PubMed 10485926

Referenced in Channelpedia wiki pages of: none

Automatically associated channels: Kv1.3

Title: Inhibition of T cell proliferation by selective block of Ca(2+)-activated K(+) channels.

Authors: B S Jensen, N Odum, N K Jorgensen, P Christophersen, S P Olesen

Journal, date & volume: Proc. Natl. Acad. Sci. U.S.A., 1999 Sep 14 , 96, 10917-21

PubMed link:

T lymphocytes express a plethora of distinct ion channels that participate in the control of calcium homeostasis and signal transduction. Potassium channels play a critical role in the modulation of T cell calcium signaling, and the significance of the voltage-dependent K channel, Kv1.3, is well established. The recent cloning of the Ca(2+)-activated, intermediate-conductance K(+) channel (IK channel) has enabled a detailed investigation of the role of this highly Ca(2+)-sensitive K(+) channel in the calcium signaling and subsequent regulation of T cell proliferation. The role IK channels play in T cell activation and proliferation has been investigated by using various blockers of IK channels.
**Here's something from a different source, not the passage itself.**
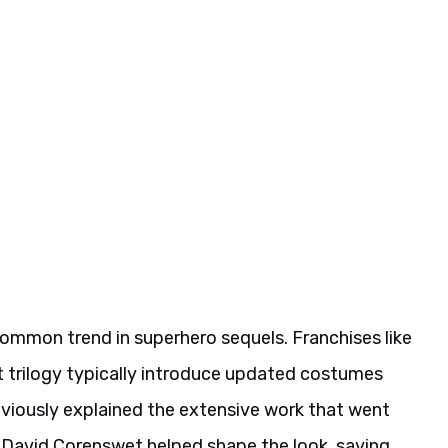
common trend in superhero sequels. Franchises like
 trilogy typically introduce updated costumes
viously explained the extensive work that went
at David Corenswet helped shape the look, saying,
The Ca(2+)-activated K(+) current in human T cells is shown by the whole-cell voltage-clamp technique to be highly sensitive to clotrimazole, charybdotoxin, and nitrendipine, but not to ketoconazole. Clotrimazole, nitrendipine, and charybdotoxin block T cell activation induced by signals that elicit a rise in intracellular Ca(2+)-e.g., phytohemagglutinin, Con A, and antigens such as Candida albicans and tetanus toxin in a dose-dependent manner. The release of IFN-gamma from activated T cells is also inhibited after block of IK channels by clotrimazole. Clotrimazole and cyclosporin A act synergistically to inhibit T cell proliferation, which confirms that block of IK channels affects the process downstream from T cell receptor activation. We suggest that IK channels constitute another target for immune suppression.